== Excerpted text ==

The Next Generation of Innovation
About this time last month, The Library Corporation (TLC) hosted a webinar on their recurring Webinar Wednesday series to bring awareness to the new TLC•Cloud Services platform powered by Oracle Cloud Infrastructure (OCI) and to discuss the benefits this new hosting environment brings to both the company as a whole and their library customers.
The webinar was hosted by TLC’s Director of Marketing, Jamison Reynolds, featuring Chief Operating Officer, John Burns, and Chief Technology Officer, Justin Duewel-Zahniser, as expert panelists.
The following includes the highlights from the webinar. Some content has been edited and adjusted for clarity and length. To watch the webinar in its entirety, you can find the recording at the TLC Webinar Wednesday archive at TLCdelivers.com/webinars.
Meet the COO and CTO
To kick off the webinar, Reynolds introduces TLC•Cloud Services, an improved hosting platform:
TLC has teamed up with Oracle to redefine hosting library services. TLC•Cloud Services utilizes Oracle Cloud Infrastructure (OCI) to provide our customers with unmatched control, security, and predictability to deliver high-performance, Cloud-based infrastructure services. OCI is a deep and broad platform of cloud services that enables TLC to design and build our applications in a scalable, secure, highly available, fault-tolerant, and high-performance environment.
He shares that TLC’s current products offering TLC•Cloud Services include CARL•X™, Library•Solution®, and Library•Solution® for Schools. TLC offers ILS hosting in multiple regions of North America and globally, providing support for regions and countries who prefer or require local data residency.
Reynolds then introduces the panelists.
John Burns, Chief Operating Officer (COO)
Burns has over 20+ years of experience with TLC, having built his career in a range of roles within the organization: primarily within sales and marketing capacities. He was recently promoted to the role of COO as of January 2020. Prior to that, he was the Director of Sales and Marketing.

===
== Stored data ==

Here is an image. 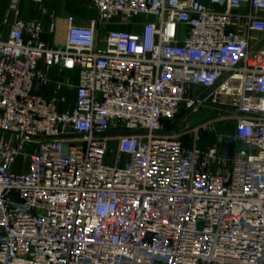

===

_Exercise instructions_
**a.** Can you condense the paragraph of the webinar recap that begins "TLC has teamed up with Oracle" into a short bulleted list that keeps its main facts?
**b.** What comes next in the webinar recap? Write a short continuation that picks up after its final sentence.

_Answers per task_
**a.**
- TLC has partnered with Oracle to redefine hosting library services.
- TLC•Cloud Services runs on Oracle Cloud Infrastructure (OCI) and gives customers control, security, and predictability for high-performance, Cloud-based infrastructure services.
- OCI is a deep and broad platform of cloud services.
- On OCI, TLC designs and builds its applications in a scalable, secure, highly available, fault-tolerant, and high-performance environment.

**b.**
He shares anecdotally that his mother was a librarian in the K-12 and Public Library systems. “As irony has it … technology forced my mother into early retirement in the library industry … and here her son is 30 years later doing a webinar on OCI and technology in libraries.”
Justin Duewel-Zahniser (DZ), Chief Technology Officer (CTO)
DZ originally worked for TLC from 2003 to 2006, as one of his early technology jobs. With his computer science background, he started as a software trainer for Library•Solution® before moving into technical product management. In 2006, he left TLC and spent a little over a decade working on global supply change and reverse supply chain solutions, in a technical product management capacity.
He rejoined the TLC team in 2017 as the Chief Technology Officer. In that time, one of his focuses has been the Cloud platform migration and transition, directly relevant to the topic of the webinar.
A Long History of Innovation
TLC’s history with hosting does not begin with the OCI initiative. Burns elaborates on the 46+ years of innovation that came out of TLC within the library technology space, following this general decade-at-a-glance timeline. Interspersed here are high-level descriptions of major generations of data hosting models from DZ.
- TLC was founded in 1974 by the family that still owns and operates the company today.
- In 1985, TLC introduced the original data platform, BiblioFile, which started on microfiche. Later, TLC was the first company to use CD-ROMs for data.
- In 1995, TLC was the first vendor in the world to build their ILS platform natively from the ground up for the Microsoft Server operating system, beginning the initial partnership with Oracle for the underlying RDBMS structure. Soon after, TLC introduced its first data hosting platform, ITS•MARC.
This time in TLC’s history corresponds with our Gen 1 data hosting model. DZ elaborates on the data center built out of the TLC Headquarters office in Inwood, West Virginia and defines an on-premise (or library-hosted) solution. The library provides the hardware locally and TLC installs the software and supports it. Libraries still have this option today.
- In 2005, TLC began hosting their first customers from the corporate internal hosting facility
- Within five years (2010), demand for hosting increased and TLC moved to a Tier 3 hosting service, co-located in Ashburn, VA for Library•Solution® customers and around the Denver area for CARL customers.
This corresponds with our Gen 2 data hosting model, the co-location (or co-lo) model. DZ outlines the responsibilities of each facility and highlights the main difference from Gen 1 is the move to virtualization. Both the software installation and the database (part of that software install) run on the virtualized hardware in the data center.
- Fast-forward to today, 2020, TLC partners once more with Oracle to leverage the power and scalability of cloud hosting.
This corresponds with our Gen 3 data hosting model: the Cloud model, expanding the virtualization model.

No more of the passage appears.